- Work instructions -
Check each line of the listing, and copy it if it contains the word "object".

**********

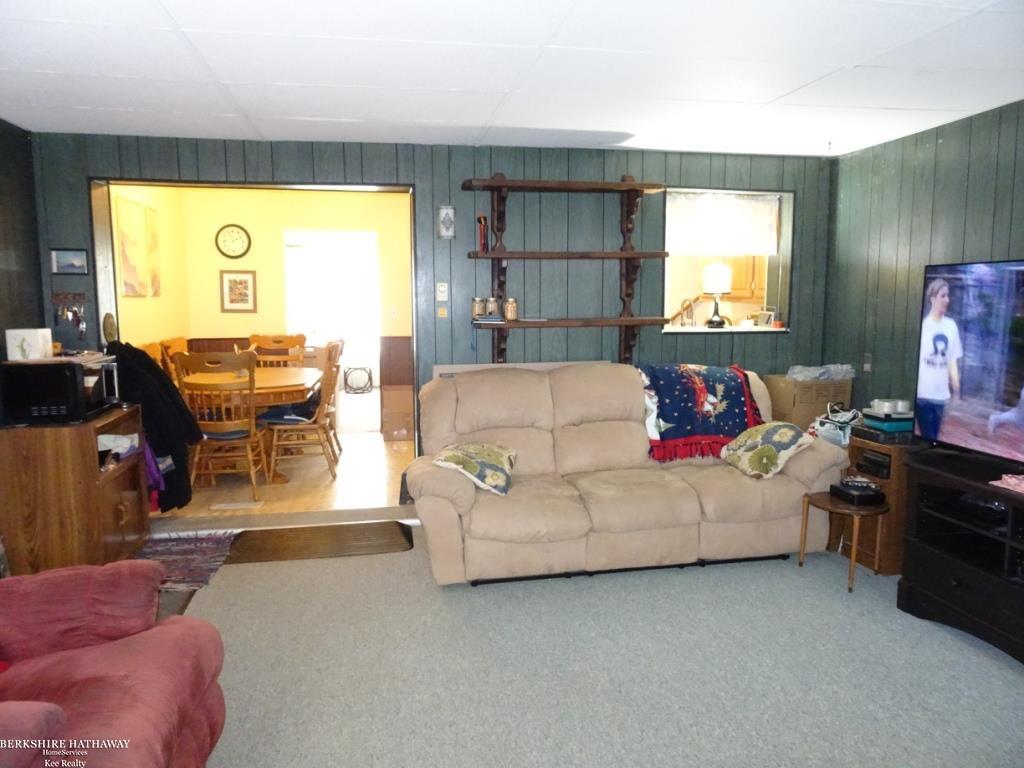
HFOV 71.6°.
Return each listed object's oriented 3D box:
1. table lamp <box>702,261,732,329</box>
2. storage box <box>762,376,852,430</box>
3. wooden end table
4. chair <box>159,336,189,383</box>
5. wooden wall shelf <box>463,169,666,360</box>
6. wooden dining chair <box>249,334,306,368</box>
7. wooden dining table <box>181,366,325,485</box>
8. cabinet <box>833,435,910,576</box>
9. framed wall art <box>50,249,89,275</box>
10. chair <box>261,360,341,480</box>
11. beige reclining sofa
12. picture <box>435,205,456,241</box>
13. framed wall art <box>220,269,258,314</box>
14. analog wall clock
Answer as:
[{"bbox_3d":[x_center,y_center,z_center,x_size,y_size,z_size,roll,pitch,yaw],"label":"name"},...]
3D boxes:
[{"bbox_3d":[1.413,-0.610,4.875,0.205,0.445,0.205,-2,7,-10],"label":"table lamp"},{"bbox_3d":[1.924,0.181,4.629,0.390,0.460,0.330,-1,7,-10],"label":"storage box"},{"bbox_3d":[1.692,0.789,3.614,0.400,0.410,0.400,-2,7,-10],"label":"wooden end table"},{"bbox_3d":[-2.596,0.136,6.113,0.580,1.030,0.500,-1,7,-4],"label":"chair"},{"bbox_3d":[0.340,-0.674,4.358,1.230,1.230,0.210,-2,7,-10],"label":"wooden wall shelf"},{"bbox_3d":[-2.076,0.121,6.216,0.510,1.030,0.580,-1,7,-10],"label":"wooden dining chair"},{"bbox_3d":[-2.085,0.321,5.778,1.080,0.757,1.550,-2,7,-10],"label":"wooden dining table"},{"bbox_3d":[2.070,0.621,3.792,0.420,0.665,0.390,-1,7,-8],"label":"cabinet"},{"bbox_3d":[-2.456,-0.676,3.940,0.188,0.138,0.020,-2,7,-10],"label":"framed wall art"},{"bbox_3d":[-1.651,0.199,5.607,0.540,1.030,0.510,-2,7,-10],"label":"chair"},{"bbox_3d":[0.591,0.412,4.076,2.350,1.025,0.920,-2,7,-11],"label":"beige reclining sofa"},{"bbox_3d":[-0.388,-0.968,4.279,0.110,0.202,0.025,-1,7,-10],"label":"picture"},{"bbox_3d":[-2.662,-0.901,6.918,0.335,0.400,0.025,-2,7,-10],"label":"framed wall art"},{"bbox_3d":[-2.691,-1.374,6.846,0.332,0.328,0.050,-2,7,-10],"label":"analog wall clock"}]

**********

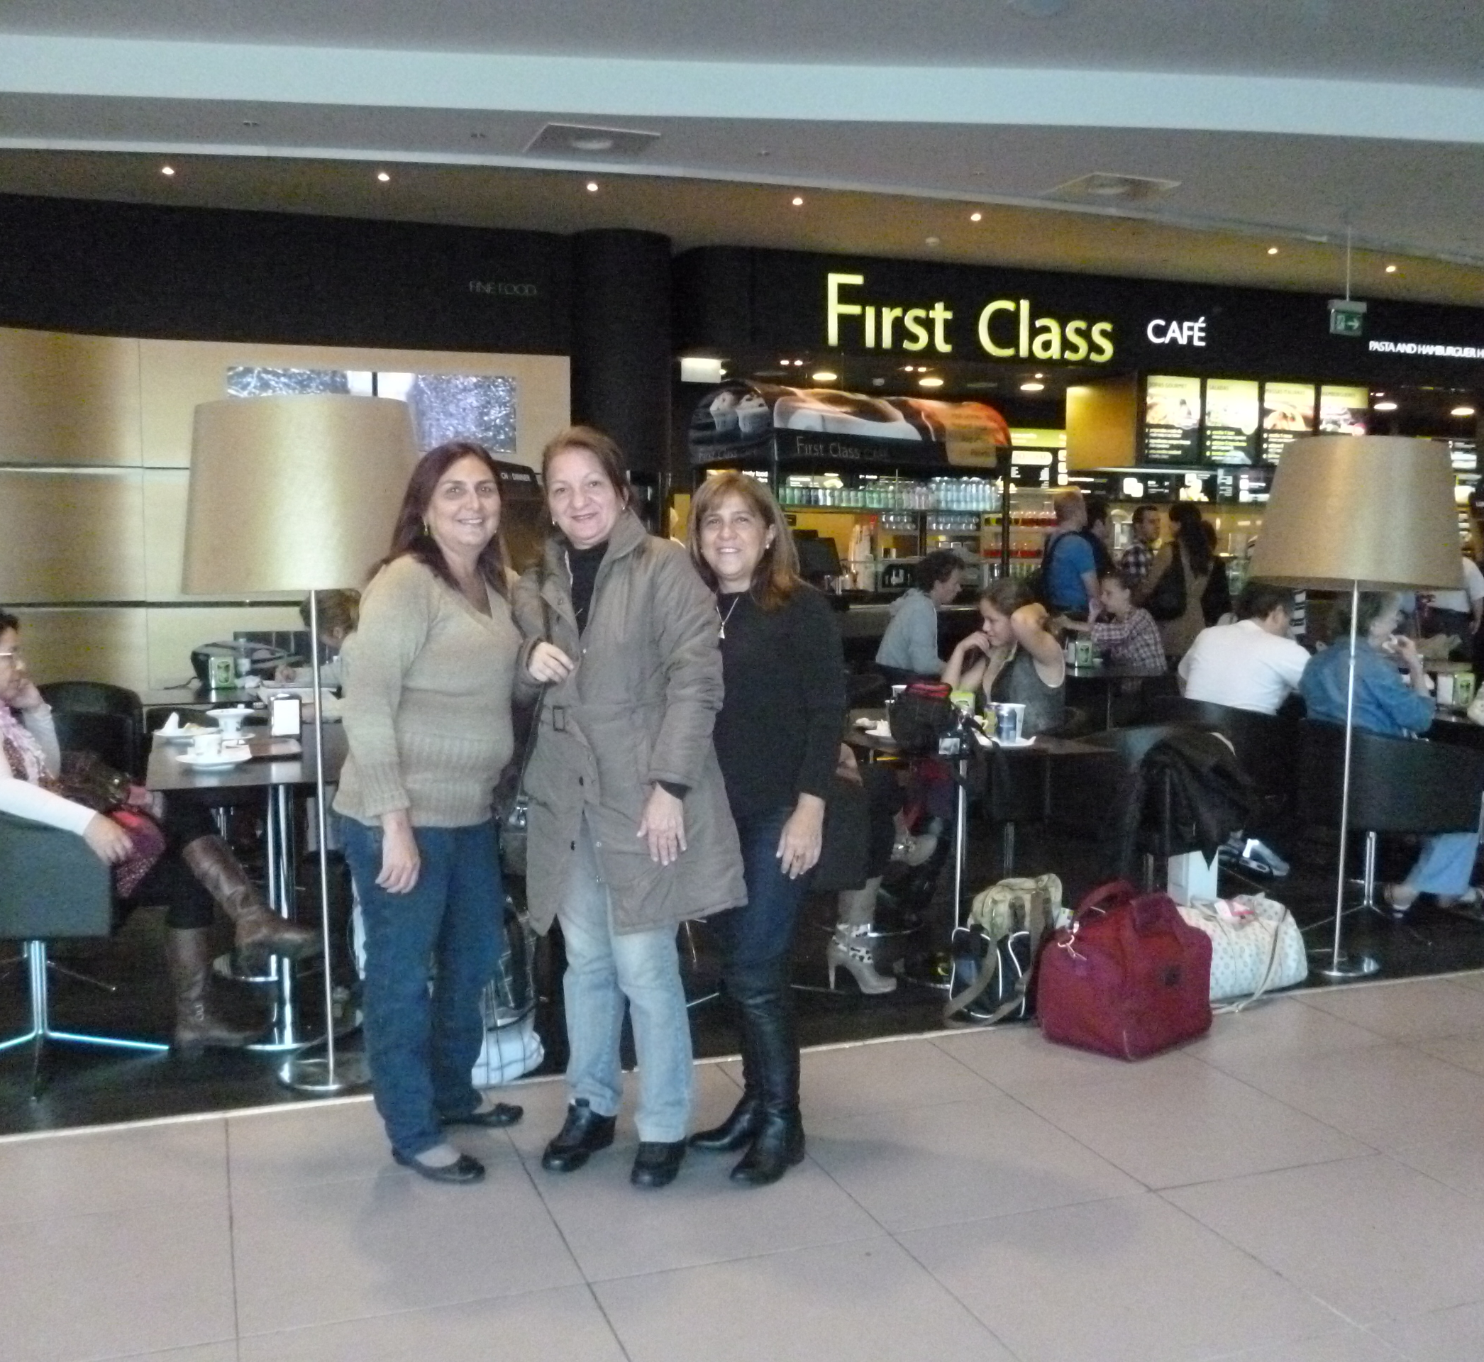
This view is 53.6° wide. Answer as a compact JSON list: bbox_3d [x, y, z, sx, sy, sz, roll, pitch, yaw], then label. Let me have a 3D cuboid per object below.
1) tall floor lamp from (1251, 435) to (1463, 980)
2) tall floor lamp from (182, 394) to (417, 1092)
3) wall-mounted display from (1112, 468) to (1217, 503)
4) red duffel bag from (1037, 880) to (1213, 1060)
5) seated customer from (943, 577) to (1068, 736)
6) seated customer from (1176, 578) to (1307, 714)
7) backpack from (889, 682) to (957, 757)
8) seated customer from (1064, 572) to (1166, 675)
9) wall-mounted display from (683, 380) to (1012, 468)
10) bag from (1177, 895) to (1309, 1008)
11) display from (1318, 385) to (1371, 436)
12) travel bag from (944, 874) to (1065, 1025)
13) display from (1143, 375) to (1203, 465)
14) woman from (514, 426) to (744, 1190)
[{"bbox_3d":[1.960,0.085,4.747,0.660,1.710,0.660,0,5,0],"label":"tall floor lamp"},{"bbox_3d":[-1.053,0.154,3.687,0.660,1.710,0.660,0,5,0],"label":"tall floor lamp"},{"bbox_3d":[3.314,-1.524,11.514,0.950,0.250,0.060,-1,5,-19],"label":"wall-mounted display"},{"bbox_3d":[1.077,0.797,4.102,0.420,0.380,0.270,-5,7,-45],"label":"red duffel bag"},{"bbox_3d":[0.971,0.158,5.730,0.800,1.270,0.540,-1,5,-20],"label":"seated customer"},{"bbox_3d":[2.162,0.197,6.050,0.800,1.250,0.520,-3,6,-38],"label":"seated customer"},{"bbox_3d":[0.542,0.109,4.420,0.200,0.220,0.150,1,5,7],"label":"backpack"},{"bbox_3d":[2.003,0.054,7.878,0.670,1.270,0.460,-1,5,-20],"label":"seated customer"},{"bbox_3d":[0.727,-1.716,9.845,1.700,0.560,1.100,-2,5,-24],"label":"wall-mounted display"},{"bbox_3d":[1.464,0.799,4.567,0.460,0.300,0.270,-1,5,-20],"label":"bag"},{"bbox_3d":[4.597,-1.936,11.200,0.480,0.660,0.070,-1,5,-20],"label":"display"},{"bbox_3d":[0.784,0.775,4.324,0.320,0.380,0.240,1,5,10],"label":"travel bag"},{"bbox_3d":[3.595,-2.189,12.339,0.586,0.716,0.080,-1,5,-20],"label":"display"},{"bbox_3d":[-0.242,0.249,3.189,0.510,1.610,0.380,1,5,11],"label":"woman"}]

**********

- Exercise answer -
Return each listed object's oriented 3D box:
This view is 53.6° wide. Answer as a compact JSON list: bbox_3d [x, y, z, sx, sy, sz, roll, pitch, yaw], then label. Let me have a 3D cuboid per object below.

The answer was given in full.